_Assigned task_
Print nothing except the lines of the listing below from the line with "neck: (352, 623)" to the line with "right back paw: (203, 872)", each exactly as written, both ends included.

....

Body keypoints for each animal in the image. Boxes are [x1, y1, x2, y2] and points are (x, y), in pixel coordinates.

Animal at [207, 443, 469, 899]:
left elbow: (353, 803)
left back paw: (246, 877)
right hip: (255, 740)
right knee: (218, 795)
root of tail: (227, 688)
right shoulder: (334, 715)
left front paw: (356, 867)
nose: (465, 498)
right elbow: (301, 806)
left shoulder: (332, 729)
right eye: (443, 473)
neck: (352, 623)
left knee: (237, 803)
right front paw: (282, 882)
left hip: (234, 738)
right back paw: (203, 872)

....

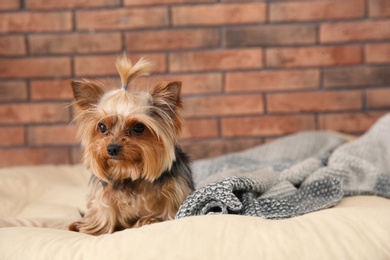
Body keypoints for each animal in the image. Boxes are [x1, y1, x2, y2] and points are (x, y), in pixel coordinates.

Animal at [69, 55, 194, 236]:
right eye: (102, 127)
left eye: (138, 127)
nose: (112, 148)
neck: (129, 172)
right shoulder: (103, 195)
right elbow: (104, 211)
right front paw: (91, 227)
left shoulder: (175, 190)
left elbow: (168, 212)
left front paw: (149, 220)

....

_Reply to the task_
neck: (352, 623)
left knee: (237, 803)
right front paw: (282, 882)
left hip: (234, 738)
right back paw: (203, 872)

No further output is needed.